Долго еще говорили об Аристотеле, и под конец государь сам попросил, чтоб давали ему книги и каких других мудрецов и отцов церкви, и иные, кои считают полезными.

Как она тогда этому радовалась - и обещала, что после него тоже станет читать то, что поймет, конечно, своим женским умом.

Но хватило его тогда всего на две или три книги, кои ей так и не дал забыл.

* * *

Тогда встревоженный, запыленный, хмурый Вассиан появился у нее ранней ранью и сразу стал рассказывать:

- Идут и едут по Якиманке, по Остоженке, но столько, сколько идет и едет по Пятницкой, я вообще в Москве никогда не видывал. Сплошным потоком движутся. Прервутся ненадолго - и опять пешие, на подводах, в возках, верхом. С детьми, с младенцами на руках, почти без поклаж, редко у кого на телегах или за плечами большие узлы, одни лишь узелки да кисы в руках, наспех схваченные. И одеты большинство тоже наспех, как ни попадя. Немало босых - хорошо, что теплынь - двадцать девятое июня. Все в пыли, многие, видимо, идут с ночи, уже шатаются, но все равно поспешают, не отставая от других. А лошадники непрерывно покрикивают, умоляют расступиться, норовя продвигаться рысью. Среди женщин и детей полно с застывшими от испуга глазами. В Земляном городе никто не останавливается. Не останавливаясь, отвечают и на вопросы повысовывавшихся из окон и стоящих у ворот и калиток.

"Вы откель?" - "С Котлов". - "С Ощерина". - "Это где?" - "За Николой на Угреше". - "Матерь Божья!" - "А вы?" - "Воробьевские". - "Государевы?!" "Ну!" - "Уже и там?!" - "Увы!"

Сердобольные москвички зазывают баб с младенцами в дома, чтобы перепеленали их, покормили, напоили, но те не останавливаются. Поспешают через Кадаши и Балчуг к наплавному мосту через Москву-реку в Китай-город, за его вал и крепкие деревянные стены и за каменные стены самого Кремля.

И этому потоку нет конца.

Я тоже заспешил с ним в Кремль, слушая по дороге новости одну страшнее другой. Что нагрянули-де из Крыма несметные полчища Мухаммед-Гирей хана, о коих еще накануне не было ни слуху ни духу. И будто бы уже перешли Оку и взяли Серпухов и Каширу, обложили Рязань, вот-вот возьмут и ее. Рати наши перебиты чуть ли не поголовно, потому что с татарами идет и литовский воевода, казак Евстафий Дашкевич со своими казаками, которых тоже несметное множество. Грабят и жгут все подчистую, всех здоровых молодых мужиков, баб и девок и ребят уводят в полон, а остальных, включая младенцев, убивают. Кровь течет реками. Передовые их отряды уже сожгли Подол-Пахру, что на Серпуховской дороге, и Николо-Угрешский монастырь - это бежавшие сами намедни видели. И как в Воробьево влетели на лохматых конях со страшными воплями, улюлюканьем и хохотом, видели, как вышибали бревном ворота в государевых хоромах.

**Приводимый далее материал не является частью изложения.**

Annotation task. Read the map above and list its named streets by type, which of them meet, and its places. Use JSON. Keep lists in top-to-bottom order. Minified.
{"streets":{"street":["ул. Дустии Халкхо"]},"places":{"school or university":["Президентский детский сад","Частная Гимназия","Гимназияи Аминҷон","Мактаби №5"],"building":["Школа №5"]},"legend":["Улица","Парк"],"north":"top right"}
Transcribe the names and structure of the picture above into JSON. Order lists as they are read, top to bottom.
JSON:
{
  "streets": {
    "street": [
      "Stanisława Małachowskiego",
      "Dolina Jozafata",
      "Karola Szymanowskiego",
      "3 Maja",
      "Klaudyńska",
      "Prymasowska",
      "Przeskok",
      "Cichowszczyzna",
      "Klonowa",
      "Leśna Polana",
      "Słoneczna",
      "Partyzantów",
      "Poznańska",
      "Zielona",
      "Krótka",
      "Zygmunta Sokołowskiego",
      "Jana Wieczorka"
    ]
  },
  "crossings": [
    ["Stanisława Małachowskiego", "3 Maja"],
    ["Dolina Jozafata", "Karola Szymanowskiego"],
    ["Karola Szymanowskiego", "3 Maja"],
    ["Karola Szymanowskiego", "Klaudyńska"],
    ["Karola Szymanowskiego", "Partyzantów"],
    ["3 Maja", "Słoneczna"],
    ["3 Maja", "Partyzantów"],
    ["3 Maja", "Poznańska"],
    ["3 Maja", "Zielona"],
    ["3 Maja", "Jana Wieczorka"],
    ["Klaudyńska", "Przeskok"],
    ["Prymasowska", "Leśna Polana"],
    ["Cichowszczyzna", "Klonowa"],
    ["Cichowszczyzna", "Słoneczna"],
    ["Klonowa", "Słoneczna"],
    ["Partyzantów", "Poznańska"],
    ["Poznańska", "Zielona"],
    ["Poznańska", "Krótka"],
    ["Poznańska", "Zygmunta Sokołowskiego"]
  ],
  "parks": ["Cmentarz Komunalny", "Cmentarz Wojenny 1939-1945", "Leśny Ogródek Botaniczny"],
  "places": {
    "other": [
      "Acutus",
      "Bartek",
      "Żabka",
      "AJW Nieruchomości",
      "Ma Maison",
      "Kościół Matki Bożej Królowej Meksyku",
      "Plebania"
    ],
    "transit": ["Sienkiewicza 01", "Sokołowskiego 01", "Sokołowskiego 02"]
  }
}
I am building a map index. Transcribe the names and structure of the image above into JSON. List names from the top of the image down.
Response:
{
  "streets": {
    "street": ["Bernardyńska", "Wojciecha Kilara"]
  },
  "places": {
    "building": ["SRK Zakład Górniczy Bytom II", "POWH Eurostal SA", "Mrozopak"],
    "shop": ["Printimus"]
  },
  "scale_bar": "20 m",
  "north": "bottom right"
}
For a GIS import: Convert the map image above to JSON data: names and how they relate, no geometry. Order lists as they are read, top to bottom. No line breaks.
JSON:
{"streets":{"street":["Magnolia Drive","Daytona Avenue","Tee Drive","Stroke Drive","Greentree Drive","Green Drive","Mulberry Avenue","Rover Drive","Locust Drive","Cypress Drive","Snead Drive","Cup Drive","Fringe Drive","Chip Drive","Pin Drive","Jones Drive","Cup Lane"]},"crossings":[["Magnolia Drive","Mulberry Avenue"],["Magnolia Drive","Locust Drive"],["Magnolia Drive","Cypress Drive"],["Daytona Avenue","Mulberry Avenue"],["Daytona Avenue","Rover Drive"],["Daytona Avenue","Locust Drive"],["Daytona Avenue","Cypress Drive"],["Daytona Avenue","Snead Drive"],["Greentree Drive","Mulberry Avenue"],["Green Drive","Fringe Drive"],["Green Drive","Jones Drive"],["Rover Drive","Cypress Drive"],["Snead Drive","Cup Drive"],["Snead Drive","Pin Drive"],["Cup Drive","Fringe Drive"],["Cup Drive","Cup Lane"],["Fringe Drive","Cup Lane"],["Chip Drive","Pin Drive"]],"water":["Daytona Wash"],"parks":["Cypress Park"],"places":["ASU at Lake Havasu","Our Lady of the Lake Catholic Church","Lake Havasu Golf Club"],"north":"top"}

- Воробьево-то - это, считай, уже Москва! Царица Небесная, смилуйся! Оборони! - только и смогла прошептать Соломония, слушавшая до этого все в полном оцепенении.

- На улицах Китай-города уже тесно, но люди, подводы, верховые еще движутся, заполняют переулки, проулки, дворы родичей и сердобольных хозяев. И в Кремле уже полно беженцев, хотя через мост в Фроловские ворота пропускают лишь именитых. Ты поднимись на четвертое жилье - увидишь.

- Нет, я сначала к государю. Как он? Ты не видел?..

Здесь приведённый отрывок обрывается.